The only downside of my downtime was when some stray synapse or another occasionally stumbled upon the buried memory of my previous stay in Morgenheim. Looking back on it, I was lucky to have managed a whole month of that without being murdered; I may as well have showed the inner workings of a Gatling gun to a roomful of samurai. Actually that's hardly a metaphor for what I did, if only because my little stunt in Morgenheim was most certainly worse. How I was ever able to carry on with that complete ignorance for a month is a question which I can comfortably answer with the word apathy. It sort of sapped the very concept of anything mattering in my life, when one day, for no particular reason, everything I thought I knew and cared about vanished on a truck bumper.
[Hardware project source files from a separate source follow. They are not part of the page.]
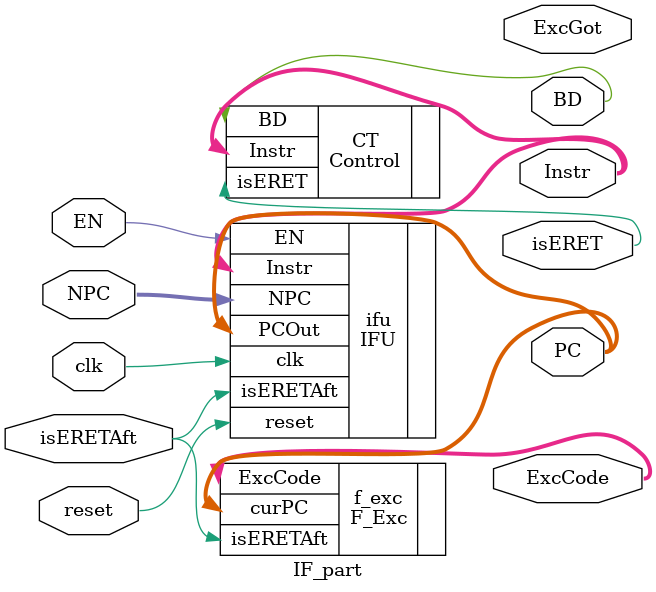
<source format=v>
`timescale 1ns / 1ps
module IF_part(
    input wire clk,
    input wire reset,
    input wire EN,
    input wire [31:0] NPC,
    input wire isERETAft,
    output wire [31:0] Instr,
    output wire [31:0] PC,
    // output wire [31:0] testInstr,
    // output wire [31:0] testPC,
    output wire ExcGot,
    output wire [4:0] ExcCode,
    output wire BD,
    output wire isERET
    );

    IFU ifu(
        .clk(clk), 
        .reset(reset), 
        .EN(EN),
        .isERETAft(isERETAft),
        .NPC(NPC),
        .Instr(Instr), 
        // .testPC(testPC),
        // .testInstr(testInstr),
        .PCOut(PC)
    );

    F_Exc f_exc(
        .curPC(PC),
        .isERETAft(isERETAft),
        .ExcCode(ExcCode)
    );

    Control CT(
        .Instr(Instr),
        .BD(BD),
        .isERET(isERET)
    );

endmodule

</source>
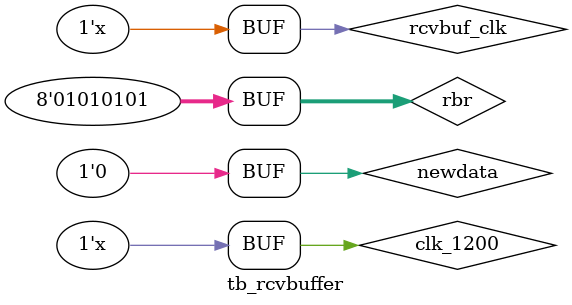
<source format=v>
/*	Author: bkeith
	
	File: tb_rcvbuffer.v
	Description: testbench for 10K-bit receive buffer.

	History: 	3/9/14	- started.
*/

`timescale 1ns / 1ps 

module tb_rcvbuffer();

	// Inputs
	reg rcvbuf_clk;
	reg clk_1200;
	reg newdata;
	reg [7:0] rbr;
	
	// Outputs
	wire databit;

	// Instantiate UUT
	rcvbuffer M1 (.rcvbuf_clk(rcvbuf_clk), .clk_1200(clk_1200), .newdata(newdata), .rbr(rbr), .databit(databit));

	initial begin
		rcvbuf_clk = 0;
		clk_1200 = 0;
		newdata = 0;
		rbr = 8'b00000000;
	end

	// WATCH OUT FOR CLOCK DRIFT (?)
	always
		#416667 clk_1200 = ~clk_1200;		// ~ 1200 Hz

	always 
		#26042 rcvbuf_clk = ~rcvbuf_clk;	// ~ 16*1200 Hz

	always begin
		#20000000 rbr = 8'b11110000;
		newdata = 1;
		#500000 newdata = 0;
		#20000000 rbr = 8'b01010101;
		newdata = 1;
		#500000 newdata = 0;
	end

endmodule
</source>
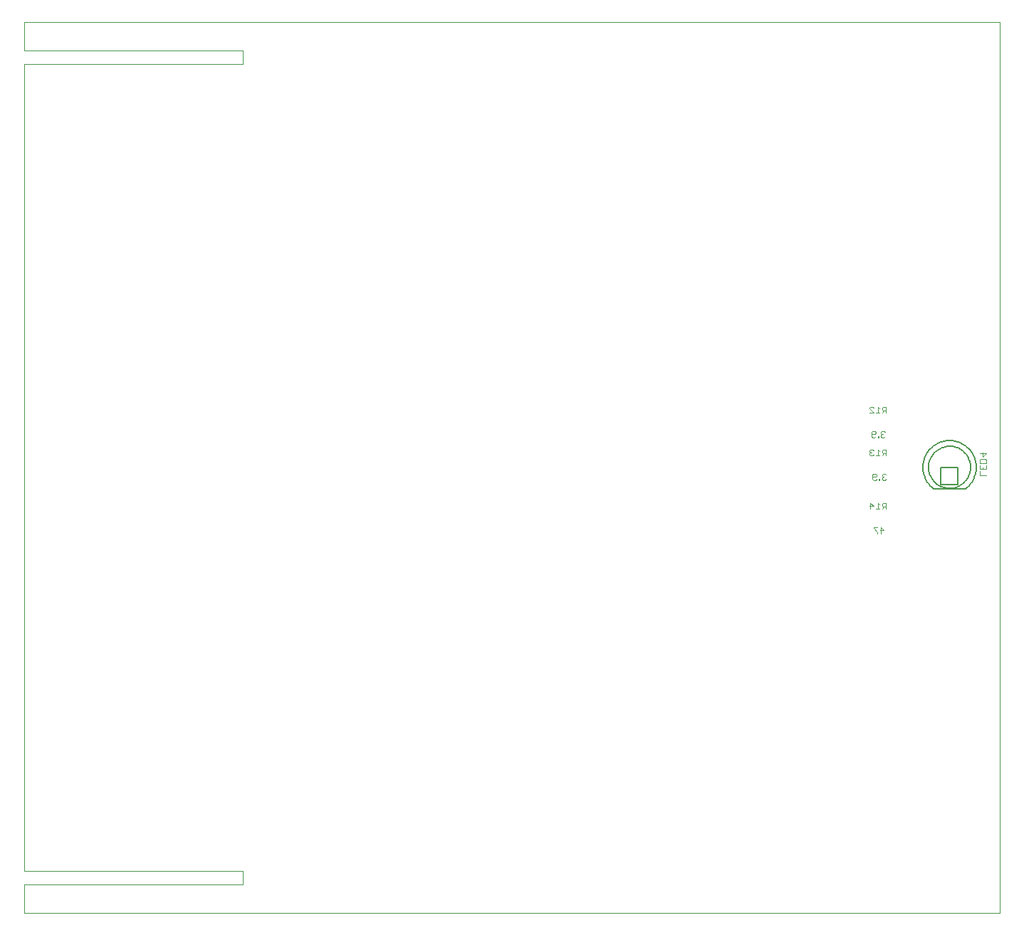
<source format=gbo>
G75*
G70*
%OFA0B0*%
%FSLAX24Y24*%
%IPPOS*%
%LPD*%
%AMOC8*
5,1,8,0,0,1.08239X$1,22.5*
%
%ADD10C,0.0000*%
%ADD11C,0.0050*%
%ADD12C,0.0030*%
D10*
X000180Y000180D02*
X000180Y001519D01*
X010416Y001519D01*
X010416Y002149D01*
X000180Y002149D01*
X000180Y039944D01*
X010416Y039944D01*
X010416Y040574D01*
X000180Y040574D01*
X000180Y041912D01*
X045849Y041912D01*
X045849Y000180D01*
X000180Y000180D01*
D11*
X042737Y020046D02*
X044237Y020046D01*
X043887Y020246D02*
X043087Y020246D01*
X043087Y021046D01*
X043887Y021046D01*
X043887Y020246D01*
X042503Y021046D02*
X042505Y021108D01*
X042511Y021171D01*
X042521Y021232D01*
X042535Y021293D01*
X042552Y021353D01*
X042573Y021412D01*
X042599Y021469D01*
X042627Y021524D01*
X042659Y021578D01*
X042695Y021629D01*
X042733Y021679D01*
X042775Y021725D01*
X042819Y021769D01*
X042867Y021810D01*
X042916Y021848D01*
X042968Y021882D01*
X043022Y021913D01*
X043078Y021941D01*
X043136Y021965D01*
X043195Y021986D01*
X043255Y022002D01*
X043316Y022015D01*
X043378Y022024D01*
X043440Y022029D01*
X043503Y022030D01*
X043565Y022027D01*
X043627Y022020D01*
X043689Y022009D01*
X043749Y021994D01*
X043809Y021976D01*
X043867Y021954D01*
X043924Y021928D01*
X043979Y021898D01*
X044032Y021865D01*
X044083Y021829D01*
X044131Y021790D01*
X044177Y021747D01*
X044220Y021702D01*
X044260Y021654D01*
X044297Y021604D01*
X044331Y021551D01*
X044362Y021497D01*
X044388Y021441D01*
X044412Y021383D01*
X044431Y021323D01*
X044447Y021263D01*
X044459Y021201D01*
X044467Y021140D01*
X044471Y021077D01*
X044471Y021015D01*
X044467Y020952D01*
X044459Y020891D01*
X044447Y020829D01*
X044431Y020769D01*
X044412Y020709D01*
X044388Y020651D01*
X044362Y020595D01*
X044331Y020541D01*
X044297Y020488D01*
X044260Y020438D01*
X044220Y020390D01*
X044177Y020345D01*
X044131Y020302D01*
X044083Y020263D01*
X044032Y020227D01*
X043979Y020194D01*
X043924Y020164D01*
X043867Y020138D01*
X043809Y020116D01*
X043749Y020098D01*
X043689Y020083D01*
X043627Y020072D01*
X043565Y020065D01*
X043503Y020062D01*
X043440Y020063D01*
X043378Y020068D01*
X043316Y020077D01*
X043255Y020090D01*
X043195Y020106D01*
X043136Y020127D01*
X043078Y020151D01*
X043022Y020179D01*
X042968Y020210D01*
X042916Y020244D01*
X042867Y020282D01*
X042819Y020323D01*
X042775Y020367D01*
X042733Y020413D01*
X042695Y020463D01*
X042659Y020514D01*
X042627Y020568D01*
X042599Y020623D01*
X042573Y020680D01*
X042552Y020739D01*
X042535Y020799D01*
X042521Y020860D01*
X042511Y020921D01*
X042505Y020984D01*
X042503Y021046D01*
X042737Y020046D02*
X042683Y020089D01*
X042631Y020135D01*
X042582Y020184D01*
X042535Y020236D01*
X042492Y020290D01*
X042451Y020346D01*
X042414Y020405D01*
X042380Y020465D01*
X042350Y020528D01*
X042323Y020591D01*
X042299Y020657D01*
X042279Y020723D01*
X042263Y020791D01*
X042251Y020859D01*
X042243Y020928D01*
X042238Y020997D01*
X042237Y021067D01*
X042240Y021136D01*
X042247Y021205D01*
X042258Y021273D01*
X042272Y021341D01*
X042291Y021408D01*
X042313Y021474D01*
X042338Y021539D01*
X042367Y021602D01*
X042400Y021663D01*
X042436Y021722D01*
X042475Y021779D01*
X042517Y021835D01*
X042562Y021887D01*
X042610Y021937D01*
X042661Y021984D01*
X042715Y022029D01*
X042770Y022070D01*
X042828Y022108D01*
X042888Y022143D01*
X042950Y022175D01*
X043013Y022203D01*
X043078Y022227D01*
X043144Y022248D01*
X043212Y022265D01*
X043280Y022279D01*
X043349Y022288D01*
X043418Y022294D01*
X043487Y022296D01*
X043556Y022294D01*
X043625Y022288D01*
X043694Y022279D01*
X043762Y022265D01*
X043830Y022248D01*
X043896Y022227D01*
X043961Y022203D01*
X044024Y022175D01*
X044086Y022143D01*
X044146Y022108D01*
X044204Y022070D01*
X044259Y022029D01*
X044313Y021984D01*
X044364Y021937D01*
X044412Y021887D01*
X044457Y021835D01*
X044499Y021779D01*
X044538Y021722D01*
X044574Y021663D01*
X044607Y021602D01*
X044636Y021539D01*
X044661Y021474D01*
X044683Y021408D01*
X044702Y021341D01*
X044716Y021273D01*
X044727Y021205D01*
X044734Y021136D01*
X044737Y021067D01*
X044736Y020997D01*
X044731Y020928D01*
X044723Y020859D01*
X044711Y020791D01*
X044695Y020723D01*
X044675Y020657D01*
X044651Y020591D01*
X044624Y020528D01*
X044594Y020465D01*
X044560Y020405D01*
X044523Y020346D01*
X044482Y020290D01*
X044439Y020236D01*
X044392Y020184D01*
X044343Y020135D01*
X044291Y020089D01*
X044237Y020046D01*
D12*
X044902Y020661D02*
X044902Y020855D01*
X044902Y020956D02*
X044902Y021149D01*
X044902Y021250D02*
X044902Y021396D01*
X044950Y021444D01*
X045144Y021444D01*
X045192Y021396D01*
X045192Y021250D01*
X044902Y021250D01*
X045047Y021053D02*
X045047Y020956D01*
X045192Y020956D02*
X044902Y020956D01*
X045192Y020956D02*
X045192Y021149D01*
X045047Y021545D02*
X045047Y021739D01*
X044902Y021690D02*
X045192Y021690D01*
X045047Y021545D01*
X045192Y020661D02*
X044902Y020661D01*
X040515Y020687D02*
X040467Y020735D01*
X040370Y020735D01*
X040322Y020687D01*
X040322Y020638D01*
X040370Y020590D01*
X040322Y020542D01*
X040322Y020493D01*
X040370Y020445D01*
X040467Y020445D01*
X040515Y020493D01*
X040418Y020590D02*
X040370Y020590D01*
X040220Y020493D02*
X040172Y020493D01*
X040172Y020445D01*
X040220Y020445D01*
X040220Y020493D01*
X040073Y020493D02*
X040025Y020445D01*
X039928Y020445D01*
X039880Y020493D01*
X039880Y020687D01*
X039928Y020735D01*
X040025Y020735D01*
X040073Y020687D01*
X040073Y020638D01*
X040025Y020590D01*
X039880Y020590D01*
X039781Y019385D02*
X039926Y019240D01*
X039732Y019240D01*
X039781Y019095D02*
X039781Y019385D01*
X040124Y019385D02*
X040124Y019095D01*
X040220Y019095D02*
X040027Y019095D01*
X040220Y019288D02*
X040124Y019385D01*
X040322Y019337D02*
X040370Y019385D01*
X040515Y019385D01*
X040515Y019095D01*
X040515Y019192D02*
X040370Y019192D01*
X040322Y019240D01*
X040322Y019337D01*
X040418Y019192D02*
X040322Y019095D01*
X040270Y018235D02*
X040415Y018090D01*
X040222Y018090D01*
X040120Y017993D02*
X040120Y017945D01*
X040120Y017993D02*
X039927Y018187D01*
X039927Y018235D01*
X040120Y018235D01*
X040270Y018235D02*
X040270Y017945D01*
X040220Y021595D02*
X040027Y021595D01*
X040124Y021595D02*
X040124Y021885D01*
X040220Y021788D01*
X040322Y021740D02*
X040370Y021692D01*
X040515Y021692D01*
X040418Y021692D02*
X040322Y021595D01*
X040322Y021740D02*
X040322Y021837D01*
X040370Y021885D01*
X040515Y021885D01*
X040515Y021595D01*
X039926Y021643D02*
X039877Y021595D01*
X039781Y021595D01*
X039732Y021643D01*
X039732Y021692D01*
X039781Y021740D01*
X039829Y021740D01*
X039781Y021740D02*
X039732Y021788D01*
X039732Y021837D01*
X039781Y021885D01*
X039877Y021885D01*
X039926Y021837D01*
X039878Y022445D02*
X039830Y022493D01*
X039830Y022687D01*
X039878Y022735D01*
X039975Y022735D01*
X040023Y022687D01*
X040023Y022638D01*
X039975Y022590D01*
X039830Y022590D01*
X039878Y022445D02*
X039975Y022445D01*
X040023Y022493D01*
X040122Y022493D02*
X040122Y022445D01*
X040170Y022445D01*
X040170Y022493D01*
X040122Y022493D01*
X040272Y022493D02*
X040320Y022445D01*
X040417Y022445D01*
X040465Y022493D01*
X040368Y022590D02*
X040320Y022590D01*
X040272Y022542D01*
X040272Y022493D01*
X040320Y022590D02*
X040272Y022638D01*
X040272Y022687D01*
X040320Y022735D01*
X040417Y022735D01*
X040465Y022687D01*
X040515Y023595D02*
X040515Y023885D01*
X040370Y023885D01*
X040322Y023837D01*
X040322Y023740D01*
X040370Y023692D01*
X040515Y023692D01*
X040418Y023692D02*
X040322Y023595D01*
X040220Y023595D02*
X040027Y023595D01*
X040124Y023595D02*
X040124Y023885D01*
X040220Y023788D01*
X039926Y023837D02*
X039877Y023885D01*
X039781Y023885D01*
X039732Y023837D01*
X039732Y023788D01*
X039926Y023595D01*
X039732Y023595D01*
M02*

</source>
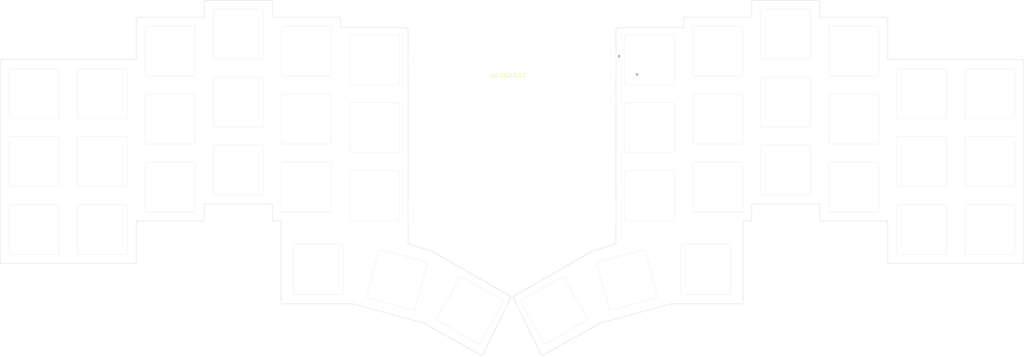
<source format=kicad_pcb>
(kicad_pcb (version 20221018) (generator pcbnew)

  (general
    (thickness 1.6)
  )

  (paper "A3")
  (layers
    (0 "F.Cu" signal)
    (31 "B.Cu" signal)
    (32 "B.Adhes" user "B.Adhesive")
    (33 "F.Adhes" user "F.Adhesive")
    (34 "B.Paste" user)
    (35 "F.Paste" user)
    (36 "B.SilkS" user "B.Silkscreen")
    (37 "F.SilkS" user "F.Silkscreen")
    (38 "B.Mask" user)
    (39 "F.Mask" user)
    (40 "Dwgs.User" user "User.Drawings")
    (41 "Cmts.User" user "User.Comments")
    (42 "Eco1.User" user "User.Eco1")
    (43 "Eco2.User" user "User.Eco2")
    (44 "Edge.Cuts" user)
    (45 "Margin" user)
    (46 "B.CrtYd" user "B.Courtyard")
    (47 "F.CrtYd" user "F.Courtyard")
    (48 "B.Fab" user)
    (49 "F.Fab" user)
    (50 "User.1" user)
    (51 "User.2" user)
    (52 "User.3" user)
    (53 "User.4" user)
    (54 "User.5" user)
    (55 "User.6" user)
    (56 "User.7" user)
    (57 "User.8" user)
    (58 "User.9" user)
  )

  (setup
    (stackup
      (layer "F.SilkS" (type "Top Silk Screen"))
      (layer "F.Paste" (type "Top Solder Paste"))
      (layer "F.Mask" (type "Top Solder Mask") (thickness 0.01))
      (layer "F.Cu" (type "copper") (thickness 0.035))
      (layer "dielectric 1" (type "core") (thickness 1.51) (material "FR4") (epsilon_r 4.5) (loss_tangent 0.02))
      (layer "B.Cu" (type "copper") (thickness 0.035))
      (layer "B.Mask" (type "Bottom Solder Mask") (thickness 0.01))
      (layer "B.Paste" (type "Bottom Solder Paste"))
      (layer "B.SilkS" (type "Bottom Silk Screen"))
      (copper_finish "None")
      (dielectric_constraints no)
    )
    (pad_to_mask_clearance 0)
    (pcbplotparams
      (layerselection 0x00010fc_ffffffff)
      (plot_on_all_layers_selection 0x0000000_00000000)
      (disableapertmacros false)
      (usegerberextensions false)
      (usegerberattributes true)
      (usegerberadvancedattributes true)
      (creategerberjobfile true)
      (dashed_line_dash_ratio 12.000000)
      (dashed_line_gap_ratio 3.000000)
      (svgprecision 4)
      (plotframeref false)
      (viasonmask false)
      (mode 1)
      (useauxorigin false)
      (hpglpennumber 1)
      (hpglpenspeed 20)
      (hpglpendiameter 15.000000)
      (dxfpolygonmode true)
      (dxfimperialunits true)
      (dxfusepcbnewfont true)
      (psnegative false)
      (psa4output false)
      (plotreference true)
      (plotvalue true)
      (plotinvisibletext false)
      (sketchpadsonfab false)
      (subtractmaskfromsilk false)
      (outputformat 1)
      (mirror false)
      (drillshape 1)
      (scaleselection 1)
      (outputdirectory "")
    )
  )

  (net 0 "")

  (footprint "MountingHole:MountingHole_2.2mm_M2_DIN965" (layer "F.Cu") (at 350.790673 93.098077))

  (footprint "plate:plate_cutout" (layer "F.Cu") (at 194.36891 146.488643 -15))

  (footprint "plate:plate_cutout" (layer "F.Cu") (at 111.918911 113.313645))

  (footprint "plate:plate_cutout" (layer "F.Cu") (at 303.165603 77.63869))

  (footprint "plate:plate_cutout" (layer "F.Cu") (at 360.315599 132.363727))

  (footprint "plate:plate_cutout" (layer "F.Cu") (at 360.315599 113.313706))

  (footprint "sepp:breakaway-mousebites" (layer "F.Cu") (at 198.154 127.37 90))

  (footprint "MountingHole:MountingHole_2.2mm_M2_DIN965" (layer "F.Cu") (at 293.180597 110.803709))

  (footprint "plate:plate_cutout" (layer "F.Cu") (at 341.265599 113.313707))

  (footprint "plate:plate_cutout" (layer "F.Cu") (at 280.815601 143.488722))

  (footprint "plate:plate_cutout" (layer "F.Cu") (at 341.2656 132.363723))

  (footprint "plate:plate_cutout" (layer "F.Cu") (at 150.018909 115.738642))

  (footprint "plate:plate_cutout" (layer "F.Cu") (at 265.065598 103.813709))

  (footprint "plate:plate_cutout" (layer "F.Cu") (at 284.115599 101.438709))

  (footprint "plate:plate_cutout" (layer "F.Cu") (at 150.01891 77.638643))

  (footprint "plate:plate_cutout" (layer "F.Cu") (at 130.968907 120.488648))

  (footprint "plate:plate_cutout" (layer "F.Cu") (at 111.918911 94.263644))

  (footprint "plate:plate_cutout" (layer "F.Cu") (at 341.265597 94.263692))

  (footprint "plate:plate_cutout" (layer "F.Cu") (at 169.068911 120.488643))

  (footprint "MountingHole:MountingHole_2.2mm_M2_DIN965" (layer "F.Cu") (at 246.5506 145.273723))

  (footprint "plate:plate_cutout" (layer "F.Cu") (at 92.868911 94.263643))

  (footprint "sepp:breakaway-mousebites" (layer "F.Cu") (at 198.179 85.84 90))

  (footprint "plate:plate_cutout" (layer "F.Cu") (at 92.868907 132.363645))

  (footprint "plate:plate_cutout" (layer "F.Cu") (at 322.215594 82.388691))

  (footprint "plate:plate_cutout" (layer "F.Cu") (at 360.315598 94.263691))

  (footprint "plate:plate_cutout" (layer "F.Cu") (at 188.11891 103.813647))

  (footprint "plate:plate_cutout" (layer "F.Cu") (at 322.215598 120.488726))

  (footprint "plate:plate_cutout" (layer "F.Cu") (at 265.065597 122.863723))

  (footprint "plate:plate_cutout" (layer "F.Cu") (at 169.068911 101.438643))

  (footprint "MountingHole:MountingHole_2.2mm_M2_DIN965" (layer "F.Cu") (at 206.63391 145.27364))

  (footprint "plate:plate_cutout" (layer "F.Cu") (at 111.918909 132.363644))

  (footprint "plate:plate_cutout" (layer "F.Cu") (at 303.1656 96.688706))

  (footprint "plate:plate_cutout" (layer "F.Cu") (at 188.118909 122.863643))

  (footprint "plate:plate_cutout" (layer "F.Cu") (at 214.868911 154.988645 -30))

  (footprint "MountingHole:MountingHole_2.2mm_M2_DIN965" (layer "F.Cu") (at 102.213909 131.083641))

  (footprint "MountingHole:MountingHole_2.2mm_M2_DIN965" (layer "F.Cu") (at 102.143912 88.973643))

  (footprint "sepp:breakaway-mousebites" (layer "F.Cu") (at 255.579 127.39 90))

  (footprint "plate:plate_cutout" (layer "F.Cu") (at 130.968909 101.438643))

  (footprint "plate:plate_cutout" (layer "F.Cu") (at 238.315599 154.988725 30))

  (footprint "plate:plate_cutout" (layer "F.Cu") (at 284.115601 120.488723))

  (footprint "sepp:breakaway-mousebites" (layer "F.Cu") (at 255.604 85.82 90))

  (footprint "plate:plate_cutout" (layer "F.Cu") (at 92.868911 113.313642))

  (footprint "plate:plate_cutout" (layer "F.Cu") (at 303.165601 115.738727))

  (footprint "MountingHole:MountingHole_2.2mm_M2_DIN965" (layer "F.Cu") (at 160.003912 110.803644))

  (footprint "plate:plate_cutout" (layer "F.Cu") (at 150.01891 96.688646))

  (footprint "plate:plate_cutout" (layer "F.Cu") (at 284.1156 82.388691))

  (footprint "plate:plate_cutout" (layer "F.Cu") (at 188.118908 84.763642))

  (footprint "plate:plate_cutout" (layer "F.Cu") (at 322.2156 101.438706))

  (footprint "plate:plate_cutout" (layer "F.Cu")
    (tstamp f20d656b-5d26-4492-933c-43c042e71ea6)
    (at 265.065599 84.763691)
    (property "Sheetfile" "narfkb2.kicad_sch")
    (property "Sheetname" "")
    (property "ki_description" "Push button switch, normally open, two pins, 45° tilted")
    (property "ki_keywords" "switch normally-open pushbutton push-button")
    (attr exclude_from_pos_files exclude_from_bom allow_missing_courtyard)
    (fp_text reference "SW26" (at 0 -0.5 unlocked) (layer "F.SilkS") hide
        (effects (font (size 1 1) (thickness 0.1)))
      (tstamp 00dedede-33ba-4837-9275-6b4a39cd3a96)
    )
    (fp_text value "MX_SW_HS" (at 0 1 unlocked) (layer "F.Fab")
        (effects (font (size 1 1) (thickness 0.15)))
      (tstamp 0850a469-23ec-414a-91e2-8e03f91e1
... [42965 chars truncated]
</source>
By now that denial had left me, faced with a living demonstration of what it's like for your input to be appreciated in Elgea. I was visited by no less than seventy-eight hunters, thanking me for enabling them to bring in big game by "inventing" the guns that they used. The majority also gave me money: "a share of the spoils" they called it, and one guy even handed me a trophy: a tusk, one handle away from being called a longsword, which I debated selling with Hadlon for a good hour before finally giving away. I often lent my tommy-gun to these sorts, until one day about three weeks in when it came back disabled from firing so much poorly-formulated ammunition. I did have more peaceful interactions as well; once, when scrolling through my phone in search of a relevant image I swore I had saved somewhere, someone caught a glimpse of one of my memes, and I spent the following few days attempting to explain it and the context behind it. 

Occasionally, some RPG protagonist or messenger from the inner city would part the crowd to lecture me on the many heinous evils I was committing, often amid a chorus of boos. These grim reminders of my situation were enough of a headache to drive me out past the slums to the Valkgrine company's encampment, a mess of tents in a field just outside earshot of the city, as soon as I'd recovered enough to make the walk without vomiting. It was during one such visit when my bouts of yelling at grizzled veterans about firearm safety were interrupted by a call of alarm spreading through the camp mere seconds before Honse galloped out from behind a tent, letting the bloody-cloaked figure mounted on her bare back collapse at my feet.